▸ WORK INSTRUCTION
Could you output each line below exactly as it appears, excluding any pictures?
^^^^^^^^
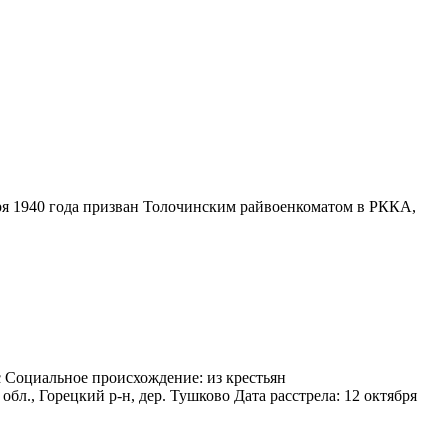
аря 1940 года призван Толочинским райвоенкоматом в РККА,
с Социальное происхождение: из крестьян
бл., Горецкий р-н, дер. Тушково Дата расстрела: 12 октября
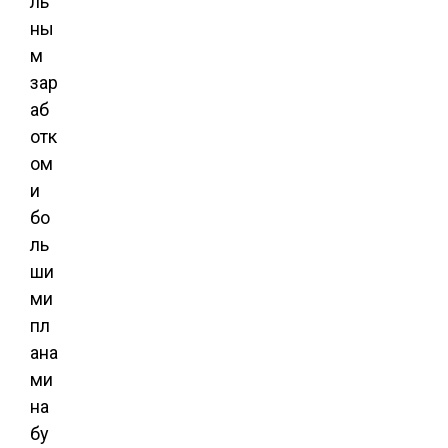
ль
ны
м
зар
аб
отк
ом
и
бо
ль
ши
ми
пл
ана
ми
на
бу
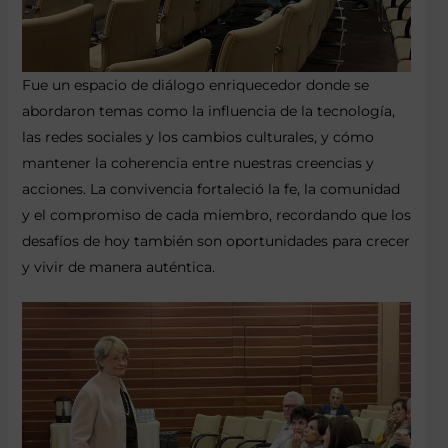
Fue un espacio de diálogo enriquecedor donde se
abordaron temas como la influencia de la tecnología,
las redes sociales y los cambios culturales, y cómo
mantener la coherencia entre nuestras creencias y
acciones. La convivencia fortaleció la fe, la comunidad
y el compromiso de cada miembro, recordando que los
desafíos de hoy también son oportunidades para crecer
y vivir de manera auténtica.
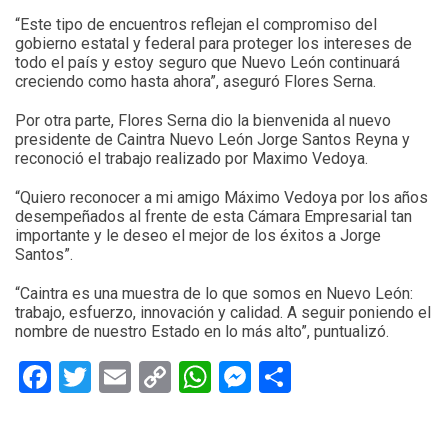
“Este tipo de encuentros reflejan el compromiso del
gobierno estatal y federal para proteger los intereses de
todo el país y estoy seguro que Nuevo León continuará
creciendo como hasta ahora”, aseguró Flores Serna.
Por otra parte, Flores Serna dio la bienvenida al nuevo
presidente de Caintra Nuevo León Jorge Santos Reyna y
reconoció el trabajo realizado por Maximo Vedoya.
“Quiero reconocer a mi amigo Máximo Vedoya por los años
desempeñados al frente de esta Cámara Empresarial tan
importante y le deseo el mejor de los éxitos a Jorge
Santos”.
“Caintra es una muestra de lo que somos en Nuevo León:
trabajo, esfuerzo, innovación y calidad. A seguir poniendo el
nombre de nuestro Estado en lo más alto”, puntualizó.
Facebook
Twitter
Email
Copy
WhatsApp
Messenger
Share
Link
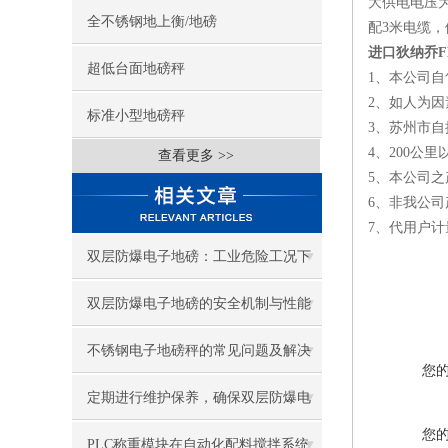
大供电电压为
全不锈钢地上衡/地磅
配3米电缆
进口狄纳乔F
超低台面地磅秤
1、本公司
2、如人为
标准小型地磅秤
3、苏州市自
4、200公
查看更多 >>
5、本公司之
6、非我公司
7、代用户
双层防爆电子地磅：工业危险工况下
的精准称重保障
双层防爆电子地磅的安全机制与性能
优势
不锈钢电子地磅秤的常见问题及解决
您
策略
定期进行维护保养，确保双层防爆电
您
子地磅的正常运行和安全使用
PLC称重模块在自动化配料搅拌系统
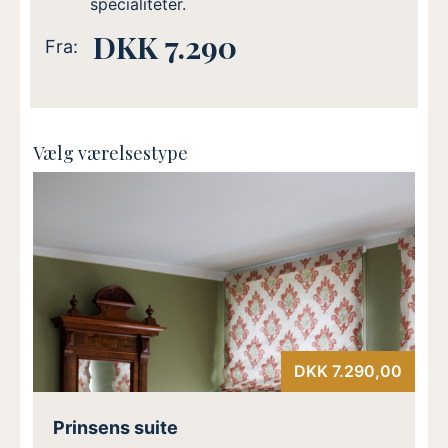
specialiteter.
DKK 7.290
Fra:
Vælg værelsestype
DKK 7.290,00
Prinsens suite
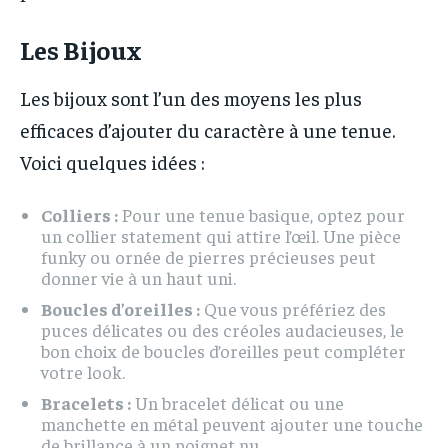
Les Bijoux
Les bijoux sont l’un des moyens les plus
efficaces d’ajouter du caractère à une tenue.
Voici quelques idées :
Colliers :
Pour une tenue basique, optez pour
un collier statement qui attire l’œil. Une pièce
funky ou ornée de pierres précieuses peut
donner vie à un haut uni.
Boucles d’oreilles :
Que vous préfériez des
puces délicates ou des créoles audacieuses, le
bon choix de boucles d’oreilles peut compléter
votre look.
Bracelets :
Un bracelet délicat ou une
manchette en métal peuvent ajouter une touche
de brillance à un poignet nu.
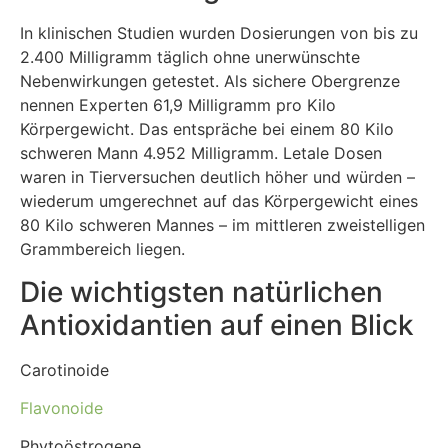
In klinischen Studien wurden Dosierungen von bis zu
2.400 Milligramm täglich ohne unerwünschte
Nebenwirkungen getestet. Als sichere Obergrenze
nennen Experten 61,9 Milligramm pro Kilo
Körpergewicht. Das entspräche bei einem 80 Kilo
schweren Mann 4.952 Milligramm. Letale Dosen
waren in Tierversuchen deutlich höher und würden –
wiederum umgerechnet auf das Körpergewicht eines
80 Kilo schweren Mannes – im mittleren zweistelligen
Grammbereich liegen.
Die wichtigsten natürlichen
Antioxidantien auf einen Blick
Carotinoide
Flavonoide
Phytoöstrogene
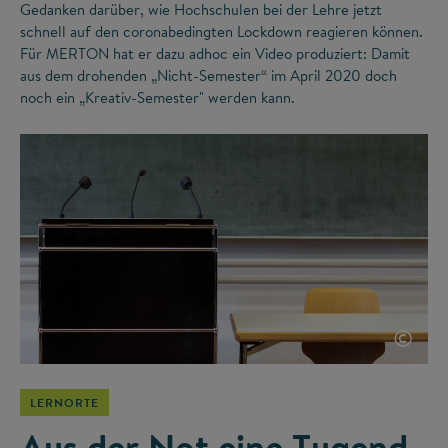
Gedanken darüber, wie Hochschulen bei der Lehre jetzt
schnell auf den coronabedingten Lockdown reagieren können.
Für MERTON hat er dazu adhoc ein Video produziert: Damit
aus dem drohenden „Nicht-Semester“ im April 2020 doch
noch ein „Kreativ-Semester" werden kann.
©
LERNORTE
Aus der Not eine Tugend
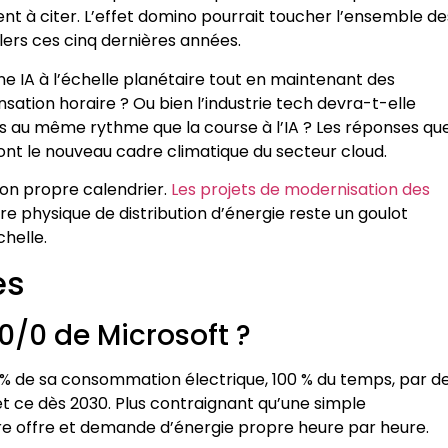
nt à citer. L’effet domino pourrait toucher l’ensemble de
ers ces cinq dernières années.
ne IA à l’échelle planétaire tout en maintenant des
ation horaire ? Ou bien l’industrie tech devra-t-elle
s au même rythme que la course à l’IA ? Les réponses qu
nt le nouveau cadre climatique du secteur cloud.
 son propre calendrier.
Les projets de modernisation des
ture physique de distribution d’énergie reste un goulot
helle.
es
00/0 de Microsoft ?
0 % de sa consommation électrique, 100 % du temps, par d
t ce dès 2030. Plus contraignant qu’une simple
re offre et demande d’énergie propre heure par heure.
^^^^^^^^
▸ RESPONSE
аря 1940 года призван Толочинским райвоенкоматом в РККА,
с Социальное происхождение: из крестьян
бл., Горецкий р-н, дер. Тушково Дата расстрела: 12 октября
ль
ны
м
зар
аб
отк
ом
и
бо
ль
ши
ми
пл
ана
ми
на
бу
Fue un espacio de diálogo enriquecedor donde se
abordaron temas como la influencia de la tecnología,
las redes sociales y los cambios culturales, y cómo
mantener la coherencia entre nuestras creencias y
acciones. La convivencia fortaleció la fe, la comunidad
y el compromiso de cada miembro, recordando que los
desafíos de hoy también son oportunidades para crecer
y vivir de manera auténtica.
“Este tipo de encuentros reflejan el compromiso del
gobierno estatal y federal para proteger los intereses de
todo el país y estoy seguro que Nuevo León continuará
creciendo como hasta ahora”, aseguró Flores Serna.
Por otra parte, Flores Serna dio la bienvenida al nuevo
presidente de Caintra Nuevo León Jorge Santos Reyna y
reconoció el trabajo realizado por Maximo Vedoya.
“Quiero reconocer a mi amigo Máximo Vedoya por los años
desempeñados al frente de esta Cámara Empresarial tan
importante y le deseo el mejor de los éxitos a Jorge
Santos”.
“Caintra es una muestra de lo que somos en Nuevo León:
trabajo, esfuerzo, innovación y calidad. A seguir poniendo el
nombre de nuestro Estado en lo más alto”, puntualizó.
Facebook
Twitter
Email
Copy
WhatsApp
Messenger
Share
Link
大供电电压为
全不锈钢地上衡/地磅
配3米电缆
进口狄纳乔F
超低台面地磅秤
1、本公司
2、如人为
标准小型地磅秤
3、苏州市自
4、200公
查看更多 >>
5、本公司之
6、非我公司
7、代用户
双层防爆电子地磅：工业危险工况下
的精准称重保障
双层防爆电子地磅的安全机制与性能
优势
不锈钢电子地磅秤的常见问题及解决
您
策略
定期进行维护保养，确保双层防爆电
您
子地磅的正常运行和安全使用
PLC称重模块在自动化配料搅拌系统
specialiteter.
DKK 7.290
Fra:
Vælg værelsestype
DKK 7.290,00
Prinsens suite
Les Bijoux
Les bijoux sont l’un des moyens les plus
efficaces d’ajouter du caractère à une tenue.
Voici quelques idées :
Colliers :
Pour une tenue basique, optez pour
un collier statement qui attire l’œil. Une pièce
funky ou ornée de pierres précieuses peut
donner vie à un haut uni.
Boucles d’oreilles :
Que vous préfériez des
puces délicates ou des créoles audacieuses, le
bon choix de boucles d’oreilles peut compléter
votre look.
Bracelets :
Un bracelet délicat ou une
manchette en métal peuvent ajouter une touche
de brillance à un poignet nu.
In klinischen Studien wurden Dosierungen von bis zu
2.400 Milligramm täglich ohne unerwünschte
Nebenwirkungen getestet. Als sichere Obergrenze
nennen Experten 61,9 Milligramm pro Kilo
Körpergewicht. Das entspräche bei einem 80 Kilo
schweren Mann 4.952 Milligramm. Letale Dosen
waren in Tierversuchen deutlich höher und würden –
wiederum umgerechnet auf das Körpergewicht eines
80 Kilo schweren Mannes – im mittleren zweistelligen
Grammbereich liegen.
Die wichtigsten natürlichen
Antioxidantien auf einen Blick
Carotinoide
Flavonoide
Phytoöstrogene
Gedanken darüber, wie Hochschulen bei der Lehre jetzt
schnell auf den coronabedingten Lockdown reagieren können.
Für MERTON hat er dazu adhoc ein Video produziert: Damit
aus dem drohenden „Nicht-Semester“ im April 2020 doch
noch ein „Kreativ-Semester" werden kann.
©
LERNORTE
Aus der Not eine Tugend
nt à citer. L’effet domino pourrait toucher l’ensemble de
ers ces cinq dernières années.
ne IA à l’échelle planétaire tout en maintenant des
ation horaire ? Ou bien l’industrie tech devra-t-elle
s au même rythme que la course à l’IA ? Les réponses qu
nt le nouveau cadre climatique du secteur cloud.
 son propre calendrier.
Les projets de modernisation des
ture physique de distribution d’énergie reste un goulot
helle.
es
00/0 de Microsoft ?
0 % de sa consommation électrique, 100 % du temps, par d
t ce dès 2030. Plus contraignant qu’une simple
re offre et demande d’énergie propre heure par heure.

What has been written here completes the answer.